What is required: Repeat every line from the line containing "cx_px: -860" to the end of the data, exactly. Leave the pictures out.

Records from a data source:
<<<<

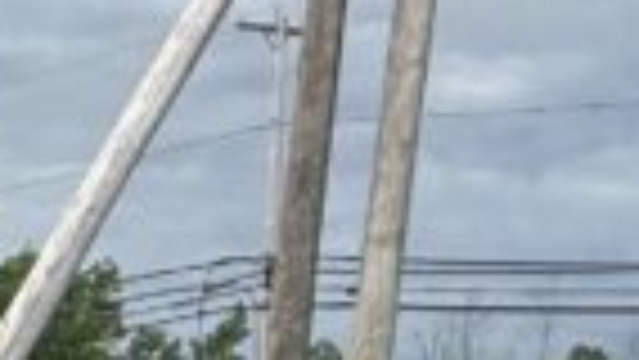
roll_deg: -1.2
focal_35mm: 204
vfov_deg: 5.5
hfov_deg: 9.5
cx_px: -860
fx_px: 3458
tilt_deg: -15.2
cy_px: 1125
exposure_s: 1/2841
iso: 50
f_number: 1.5
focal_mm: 5.7
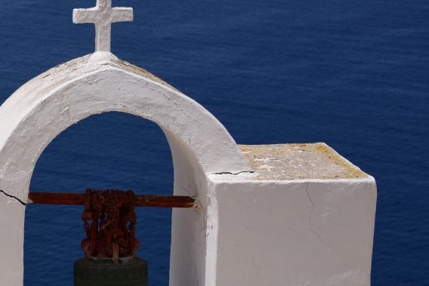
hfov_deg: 10.8
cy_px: 204
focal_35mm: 185
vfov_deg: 7.4
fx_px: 2205
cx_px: -146
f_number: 7.1
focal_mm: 65
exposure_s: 1/800
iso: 100
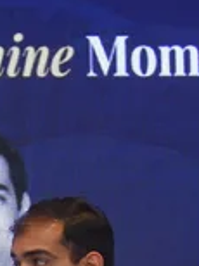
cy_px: 370
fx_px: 2191
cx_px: -114
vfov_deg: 6.9
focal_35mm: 285
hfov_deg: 5.2
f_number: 4
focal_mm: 38
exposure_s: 1/125
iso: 1250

>>>>

Result of this task:
cx_px: -860
fx_px: 3458
tilt_deg: -15.2
cy_px: 1125
exposure_s: 1/2841
iso: 50
f_number: 1.5
focal_mm: 5.7
hfov_deg: 10.8
cy_px: 204
focal_35mm: 185
vfov_deg: 7.4
fx_px: 2205
cx_px: -146
f_number: 7.1
focal_mm: 65
exposure_s: 1/800
iso: 100
cy_px: 370
fx_px: 2191
cx_px: -114
vfov_deg: 6.9
focal_35mm: 285
hfov_deg: 5.2
f_number: 4
focal_mm: 38
exposure_s: 1/125
iso: 1250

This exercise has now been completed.